In the U.S., more than 400,000 people are on long-term dialysis and more than 20,000 have a functioning transplanted kidney. The most common cause of ESRD in the U.S. is diabetes. ESRD almost always follows chronic kidney failure, which may exist for 10-20 years or more before progressing to become ESRD.
|- Unintentional weight loss
- Nausea or vomiting
- General ill feeling
- Frequent hiccups
- Generalized itching
- Greatly decreased urine output - No urine output
- May have blood in the vomit or stools
- Easy bruising or bleeding
- Decreased alertness
Dialysis or kidney transplantation are the only treatments for ESRD. The physical condition of the person and other factors determines which of these is used. Other treatments of chronic kidney failure may continue but are unlikely to work without dialysis or transplantation. Current therapy includes aggressive treatment of high blood pressure with an ACE inhibitor or an angiotensin receptor blocker.

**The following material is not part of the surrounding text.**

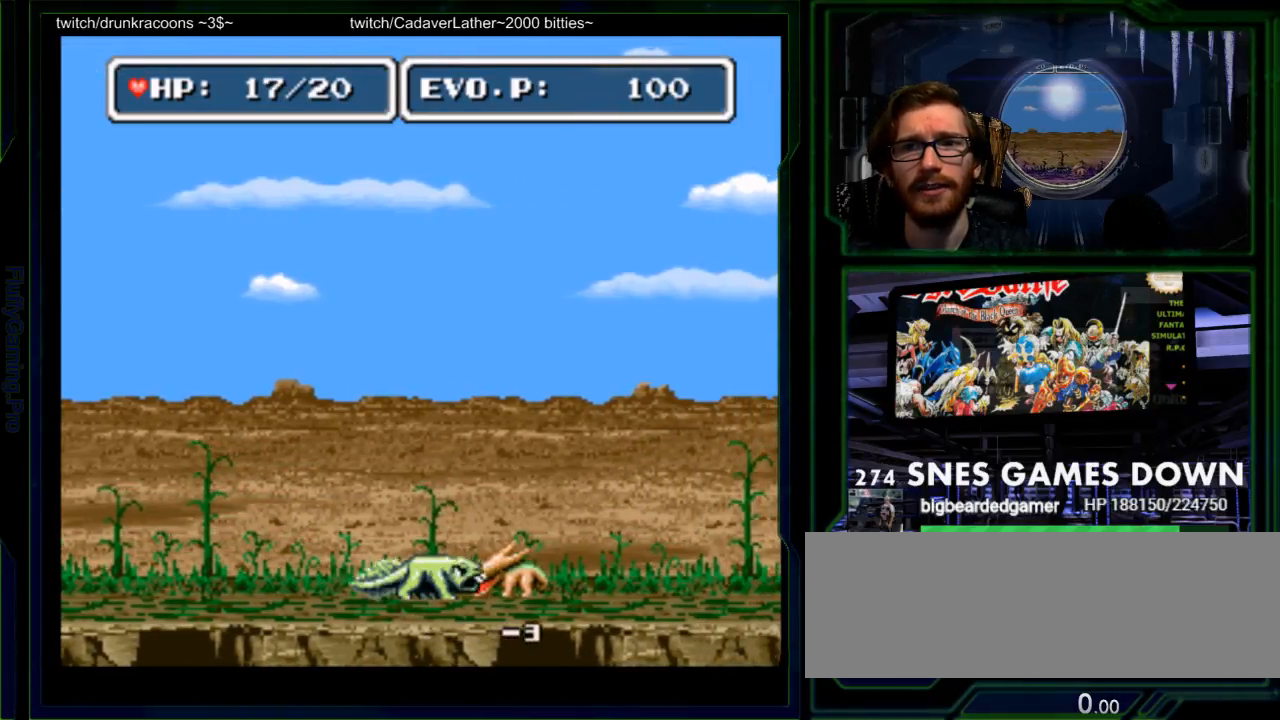
{"buttons": [], "events": [[50, "Y", "up"], [83, "Y", "down"], [150, "Y", "up"], [217, "Y", "down"], [267, "Y", "up"], [300, "Y", "down"], [367, "Y", "up"], [433, "Y", "down"], [450, "Y", "up"]]}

Associated diseases that cause or result from chronic renal failure must be controlled. Hypertension (high blood pressure), congestive heart failure, urinary tract infections, kidney stones, obstructions of the urinary tract, glomerulonephritis, and other disorders should be treated.
Blood transfusions and medications such as iron and erythropoietin may be needed to control anemia. Fluids may be restricted to an amount nearly equal to the volume of urine produced.
Dietary restrictions may slow the build-up of wastes in the bloodstream and control associated symptoms such as nausea and vomiting. Restrictions include a low- protein diet, with high carbohydrate levels to make up for the lost calories. Salt, potassium, phosphorus, and other electrolytes may be restricted.